Nachdem die Pioniere zehn Stunden durch das Buschwerk geholpert waren, kamen sie an einen Punkt, wo nicht einmal mehr ein Pfad den Weg markierte, und außerdem wurde es dunkel. Der Kutscher schreckte die Gruppe mit den Worten auf: „Ich glaube, wir sind verloren!“ Die Passagiere begannen sich gerade Gedanken zu machen, ob es wohl möglich wäre, hier draußen im Busch zu bleiben, wo es von Schlangen und anderen gefährlichen Tieren wimmelte, als der Kutscher hinzufügte: „Aber keine Sorge. Die Tiere gehen den Weg nicht zum erstenmal.“ Und was soll man sagen: Nach einer Stunde Fahrt mitten durch das Buschwerk waren sie plötzlich in San Ramón.

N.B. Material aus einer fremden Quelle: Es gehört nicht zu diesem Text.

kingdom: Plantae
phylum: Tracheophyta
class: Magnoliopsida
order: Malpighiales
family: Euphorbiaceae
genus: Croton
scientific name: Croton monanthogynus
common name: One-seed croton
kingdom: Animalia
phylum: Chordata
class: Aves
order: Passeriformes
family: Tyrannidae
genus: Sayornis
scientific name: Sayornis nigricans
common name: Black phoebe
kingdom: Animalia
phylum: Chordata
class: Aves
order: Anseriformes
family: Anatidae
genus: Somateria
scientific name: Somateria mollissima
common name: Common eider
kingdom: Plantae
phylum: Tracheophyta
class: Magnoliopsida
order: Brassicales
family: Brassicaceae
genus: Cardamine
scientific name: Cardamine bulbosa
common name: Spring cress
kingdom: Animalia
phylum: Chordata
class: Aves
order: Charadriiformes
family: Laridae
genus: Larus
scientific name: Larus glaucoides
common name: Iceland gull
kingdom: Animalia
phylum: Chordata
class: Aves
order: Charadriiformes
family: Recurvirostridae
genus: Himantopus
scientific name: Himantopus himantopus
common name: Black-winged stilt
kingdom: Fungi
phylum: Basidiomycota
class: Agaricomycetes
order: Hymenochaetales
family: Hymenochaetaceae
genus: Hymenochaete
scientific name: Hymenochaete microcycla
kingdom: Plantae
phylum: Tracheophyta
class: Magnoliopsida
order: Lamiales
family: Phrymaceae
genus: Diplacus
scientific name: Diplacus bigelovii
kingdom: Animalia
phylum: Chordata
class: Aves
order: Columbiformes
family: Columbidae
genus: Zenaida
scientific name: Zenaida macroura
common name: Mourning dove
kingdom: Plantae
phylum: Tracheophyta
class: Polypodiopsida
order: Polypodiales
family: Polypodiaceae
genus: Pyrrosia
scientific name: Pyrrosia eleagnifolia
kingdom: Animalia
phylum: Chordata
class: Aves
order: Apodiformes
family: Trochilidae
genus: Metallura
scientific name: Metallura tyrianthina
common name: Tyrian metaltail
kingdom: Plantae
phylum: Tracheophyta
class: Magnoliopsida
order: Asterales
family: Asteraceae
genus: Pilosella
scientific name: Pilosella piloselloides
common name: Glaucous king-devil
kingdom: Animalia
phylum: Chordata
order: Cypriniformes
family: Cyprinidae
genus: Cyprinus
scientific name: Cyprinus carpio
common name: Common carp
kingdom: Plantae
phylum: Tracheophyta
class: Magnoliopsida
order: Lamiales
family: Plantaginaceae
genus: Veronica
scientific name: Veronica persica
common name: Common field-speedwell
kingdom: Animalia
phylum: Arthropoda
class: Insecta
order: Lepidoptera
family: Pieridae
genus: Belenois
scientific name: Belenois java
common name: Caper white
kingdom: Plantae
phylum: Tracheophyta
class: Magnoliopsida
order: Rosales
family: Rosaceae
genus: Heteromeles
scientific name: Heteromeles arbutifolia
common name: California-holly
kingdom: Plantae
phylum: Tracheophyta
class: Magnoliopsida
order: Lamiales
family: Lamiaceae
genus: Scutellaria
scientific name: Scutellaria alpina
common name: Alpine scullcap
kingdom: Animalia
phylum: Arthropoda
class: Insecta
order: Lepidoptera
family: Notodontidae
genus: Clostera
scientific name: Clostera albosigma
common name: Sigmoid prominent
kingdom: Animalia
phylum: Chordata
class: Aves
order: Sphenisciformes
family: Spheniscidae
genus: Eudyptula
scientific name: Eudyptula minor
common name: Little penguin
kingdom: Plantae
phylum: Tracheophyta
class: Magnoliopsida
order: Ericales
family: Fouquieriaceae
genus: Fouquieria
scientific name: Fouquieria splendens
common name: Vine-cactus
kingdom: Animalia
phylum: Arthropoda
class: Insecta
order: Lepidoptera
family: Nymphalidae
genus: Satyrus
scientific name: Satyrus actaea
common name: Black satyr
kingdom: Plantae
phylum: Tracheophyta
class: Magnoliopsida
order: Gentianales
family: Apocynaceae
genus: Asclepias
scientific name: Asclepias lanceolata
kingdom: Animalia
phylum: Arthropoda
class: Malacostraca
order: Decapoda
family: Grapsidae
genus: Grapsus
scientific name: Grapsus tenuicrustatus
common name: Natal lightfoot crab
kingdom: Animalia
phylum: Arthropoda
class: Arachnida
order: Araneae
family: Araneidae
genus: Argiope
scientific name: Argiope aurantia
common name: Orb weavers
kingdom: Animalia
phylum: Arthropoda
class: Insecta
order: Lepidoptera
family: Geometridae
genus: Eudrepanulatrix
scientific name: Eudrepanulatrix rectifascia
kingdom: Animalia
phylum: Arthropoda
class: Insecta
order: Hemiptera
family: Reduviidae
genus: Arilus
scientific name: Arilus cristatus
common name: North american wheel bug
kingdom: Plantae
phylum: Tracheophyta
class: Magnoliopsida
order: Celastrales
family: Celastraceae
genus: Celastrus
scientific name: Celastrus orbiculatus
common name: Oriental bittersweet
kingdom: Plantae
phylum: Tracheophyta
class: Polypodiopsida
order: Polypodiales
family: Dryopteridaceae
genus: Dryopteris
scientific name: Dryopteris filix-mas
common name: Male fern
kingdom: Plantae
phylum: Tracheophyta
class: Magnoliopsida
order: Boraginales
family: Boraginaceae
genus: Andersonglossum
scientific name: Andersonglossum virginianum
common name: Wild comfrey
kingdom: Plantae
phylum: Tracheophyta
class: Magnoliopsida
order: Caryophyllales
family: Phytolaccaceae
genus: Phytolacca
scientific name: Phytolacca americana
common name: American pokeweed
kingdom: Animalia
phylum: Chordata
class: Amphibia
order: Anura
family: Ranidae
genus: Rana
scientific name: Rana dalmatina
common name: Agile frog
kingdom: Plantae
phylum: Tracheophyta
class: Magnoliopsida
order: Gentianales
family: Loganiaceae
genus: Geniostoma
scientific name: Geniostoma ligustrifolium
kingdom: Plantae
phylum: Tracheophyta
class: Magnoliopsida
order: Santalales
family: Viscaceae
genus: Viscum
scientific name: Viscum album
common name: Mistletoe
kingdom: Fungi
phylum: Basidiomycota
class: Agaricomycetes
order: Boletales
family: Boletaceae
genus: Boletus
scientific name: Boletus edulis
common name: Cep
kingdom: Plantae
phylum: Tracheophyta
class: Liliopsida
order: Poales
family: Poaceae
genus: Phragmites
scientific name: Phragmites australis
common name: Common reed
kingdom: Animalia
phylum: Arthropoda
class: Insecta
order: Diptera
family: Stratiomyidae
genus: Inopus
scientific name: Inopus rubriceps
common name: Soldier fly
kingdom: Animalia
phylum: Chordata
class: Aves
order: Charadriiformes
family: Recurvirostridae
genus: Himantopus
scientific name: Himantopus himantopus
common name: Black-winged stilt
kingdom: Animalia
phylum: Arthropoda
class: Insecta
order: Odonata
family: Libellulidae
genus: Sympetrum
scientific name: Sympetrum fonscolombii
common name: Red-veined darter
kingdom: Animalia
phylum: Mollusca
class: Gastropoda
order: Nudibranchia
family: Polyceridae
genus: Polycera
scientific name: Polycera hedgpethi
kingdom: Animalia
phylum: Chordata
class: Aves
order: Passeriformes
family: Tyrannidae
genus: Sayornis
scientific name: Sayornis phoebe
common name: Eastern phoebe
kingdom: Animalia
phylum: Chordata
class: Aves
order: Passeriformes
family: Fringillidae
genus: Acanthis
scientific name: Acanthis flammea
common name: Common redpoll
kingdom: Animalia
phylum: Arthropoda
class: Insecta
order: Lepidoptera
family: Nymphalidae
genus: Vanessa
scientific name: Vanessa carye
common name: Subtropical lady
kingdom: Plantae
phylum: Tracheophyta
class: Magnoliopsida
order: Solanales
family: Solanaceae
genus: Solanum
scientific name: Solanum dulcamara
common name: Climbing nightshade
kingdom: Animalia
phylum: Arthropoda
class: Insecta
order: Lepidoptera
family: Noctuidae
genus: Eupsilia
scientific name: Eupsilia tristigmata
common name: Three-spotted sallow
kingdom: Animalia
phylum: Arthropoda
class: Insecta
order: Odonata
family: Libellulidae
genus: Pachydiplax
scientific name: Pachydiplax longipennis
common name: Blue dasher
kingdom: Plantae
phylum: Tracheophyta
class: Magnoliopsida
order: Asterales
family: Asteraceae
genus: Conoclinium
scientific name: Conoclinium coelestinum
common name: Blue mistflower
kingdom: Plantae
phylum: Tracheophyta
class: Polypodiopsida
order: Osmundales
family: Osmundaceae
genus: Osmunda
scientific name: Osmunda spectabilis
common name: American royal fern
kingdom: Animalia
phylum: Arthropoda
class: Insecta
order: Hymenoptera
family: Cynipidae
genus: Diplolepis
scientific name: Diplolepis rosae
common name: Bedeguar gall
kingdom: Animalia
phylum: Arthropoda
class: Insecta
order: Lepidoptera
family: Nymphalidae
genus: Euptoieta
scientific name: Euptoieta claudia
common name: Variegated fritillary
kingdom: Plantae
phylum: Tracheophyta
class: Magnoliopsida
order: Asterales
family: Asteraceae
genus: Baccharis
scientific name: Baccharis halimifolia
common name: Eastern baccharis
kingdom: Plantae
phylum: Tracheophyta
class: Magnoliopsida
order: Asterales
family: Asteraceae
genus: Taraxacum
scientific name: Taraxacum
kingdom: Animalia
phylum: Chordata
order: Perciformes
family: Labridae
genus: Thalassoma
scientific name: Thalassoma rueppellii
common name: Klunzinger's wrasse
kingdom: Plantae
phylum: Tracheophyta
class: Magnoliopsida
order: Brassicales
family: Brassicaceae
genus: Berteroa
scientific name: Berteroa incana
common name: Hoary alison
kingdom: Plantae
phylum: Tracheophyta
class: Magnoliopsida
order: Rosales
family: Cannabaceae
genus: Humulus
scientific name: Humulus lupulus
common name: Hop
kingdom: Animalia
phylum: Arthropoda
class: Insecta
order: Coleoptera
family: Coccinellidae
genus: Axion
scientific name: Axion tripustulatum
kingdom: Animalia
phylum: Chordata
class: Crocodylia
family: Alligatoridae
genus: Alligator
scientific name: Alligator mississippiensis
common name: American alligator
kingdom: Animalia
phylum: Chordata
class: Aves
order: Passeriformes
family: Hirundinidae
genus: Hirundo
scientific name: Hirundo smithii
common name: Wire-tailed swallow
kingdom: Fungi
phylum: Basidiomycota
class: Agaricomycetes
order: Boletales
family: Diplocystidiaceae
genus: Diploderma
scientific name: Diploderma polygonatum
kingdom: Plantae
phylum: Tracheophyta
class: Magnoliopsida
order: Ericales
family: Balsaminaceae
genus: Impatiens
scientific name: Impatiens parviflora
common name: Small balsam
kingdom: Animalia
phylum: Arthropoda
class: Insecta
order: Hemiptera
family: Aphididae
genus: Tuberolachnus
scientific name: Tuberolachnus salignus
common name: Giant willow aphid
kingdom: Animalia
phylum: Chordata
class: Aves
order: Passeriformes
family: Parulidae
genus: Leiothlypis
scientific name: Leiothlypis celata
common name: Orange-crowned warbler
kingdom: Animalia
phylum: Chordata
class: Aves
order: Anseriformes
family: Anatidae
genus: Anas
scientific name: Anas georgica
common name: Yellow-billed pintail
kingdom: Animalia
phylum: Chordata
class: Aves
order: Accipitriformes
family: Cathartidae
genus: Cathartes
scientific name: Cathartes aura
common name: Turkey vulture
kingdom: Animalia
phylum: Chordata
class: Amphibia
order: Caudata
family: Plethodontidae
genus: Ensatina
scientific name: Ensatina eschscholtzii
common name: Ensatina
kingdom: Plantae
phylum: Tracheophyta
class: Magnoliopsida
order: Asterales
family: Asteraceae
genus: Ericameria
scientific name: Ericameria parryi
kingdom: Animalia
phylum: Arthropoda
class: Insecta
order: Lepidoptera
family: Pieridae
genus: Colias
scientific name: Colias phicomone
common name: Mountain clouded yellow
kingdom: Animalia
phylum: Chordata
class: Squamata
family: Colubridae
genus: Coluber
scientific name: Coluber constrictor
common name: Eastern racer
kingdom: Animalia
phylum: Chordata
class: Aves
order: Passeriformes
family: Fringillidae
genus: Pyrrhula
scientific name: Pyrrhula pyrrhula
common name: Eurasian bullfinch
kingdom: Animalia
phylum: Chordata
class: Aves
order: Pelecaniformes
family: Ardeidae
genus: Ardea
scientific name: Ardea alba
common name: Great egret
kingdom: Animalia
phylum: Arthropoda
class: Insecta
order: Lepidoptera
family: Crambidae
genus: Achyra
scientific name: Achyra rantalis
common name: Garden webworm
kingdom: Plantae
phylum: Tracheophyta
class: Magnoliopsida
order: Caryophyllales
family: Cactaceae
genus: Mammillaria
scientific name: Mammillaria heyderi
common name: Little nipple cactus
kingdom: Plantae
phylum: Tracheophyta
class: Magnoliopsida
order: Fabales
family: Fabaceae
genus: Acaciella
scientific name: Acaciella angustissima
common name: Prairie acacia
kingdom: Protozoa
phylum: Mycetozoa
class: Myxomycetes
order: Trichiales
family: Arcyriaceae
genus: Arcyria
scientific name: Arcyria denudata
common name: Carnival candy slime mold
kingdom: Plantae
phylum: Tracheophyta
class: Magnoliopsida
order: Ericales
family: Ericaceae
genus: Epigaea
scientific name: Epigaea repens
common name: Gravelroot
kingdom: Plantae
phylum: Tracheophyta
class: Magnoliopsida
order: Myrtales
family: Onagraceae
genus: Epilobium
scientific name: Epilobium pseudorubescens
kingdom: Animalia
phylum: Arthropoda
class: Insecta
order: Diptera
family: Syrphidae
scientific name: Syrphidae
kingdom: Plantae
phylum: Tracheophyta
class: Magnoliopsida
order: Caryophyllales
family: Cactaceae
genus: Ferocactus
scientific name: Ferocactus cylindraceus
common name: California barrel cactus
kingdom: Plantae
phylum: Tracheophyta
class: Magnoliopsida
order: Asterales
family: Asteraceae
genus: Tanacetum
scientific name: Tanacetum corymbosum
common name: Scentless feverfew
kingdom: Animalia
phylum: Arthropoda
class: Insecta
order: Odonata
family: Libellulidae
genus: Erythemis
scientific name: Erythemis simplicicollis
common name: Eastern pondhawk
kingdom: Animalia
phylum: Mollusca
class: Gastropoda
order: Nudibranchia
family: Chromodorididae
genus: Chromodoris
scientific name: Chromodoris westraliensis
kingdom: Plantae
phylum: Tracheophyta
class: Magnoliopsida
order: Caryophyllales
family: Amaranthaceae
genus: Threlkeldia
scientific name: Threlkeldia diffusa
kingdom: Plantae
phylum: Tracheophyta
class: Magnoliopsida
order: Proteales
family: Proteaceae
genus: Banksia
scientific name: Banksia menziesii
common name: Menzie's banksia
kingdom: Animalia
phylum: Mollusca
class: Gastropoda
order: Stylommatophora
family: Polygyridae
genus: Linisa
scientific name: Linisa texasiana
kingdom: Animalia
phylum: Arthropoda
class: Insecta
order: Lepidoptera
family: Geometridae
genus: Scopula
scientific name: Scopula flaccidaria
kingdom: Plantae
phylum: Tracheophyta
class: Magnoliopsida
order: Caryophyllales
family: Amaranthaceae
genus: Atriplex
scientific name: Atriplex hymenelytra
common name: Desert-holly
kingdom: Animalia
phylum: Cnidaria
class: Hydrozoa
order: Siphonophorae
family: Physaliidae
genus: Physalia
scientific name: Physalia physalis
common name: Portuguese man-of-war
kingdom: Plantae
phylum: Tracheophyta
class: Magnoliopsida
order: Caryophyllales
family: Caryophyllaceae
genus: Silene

Auch hier verbrachten die Brüder viele Tage damit, Menschen, die nie zuvor von der Königreichsbotschaft gehört hatten, das Kommen des Paradieses anzukündigen. In dem Ort gab es keinen Zeugen; doch es geschah etwas, wodurch sich das änderte.
Eine katholische Missionarin folgte den Zeugen, als diese von Haus zu Haus gingen. Irgendwie muß sie an ihnen vorbeigegangen sein, denn sie trafen sie im nächsten Haus an, in das sie kamen. Überrascht von ihrer Freundlichkeit, gaben sie ihr das Buch Die Wahrheit, die zu ewigem Leben führt. Sie hatte zwar selbst kein echtes Interesse, gab das Buch jedoch ihrer Schwägerin, die den Inhalt verschlang, die Bibel studierte und später eine getaufte Zeugin wurde.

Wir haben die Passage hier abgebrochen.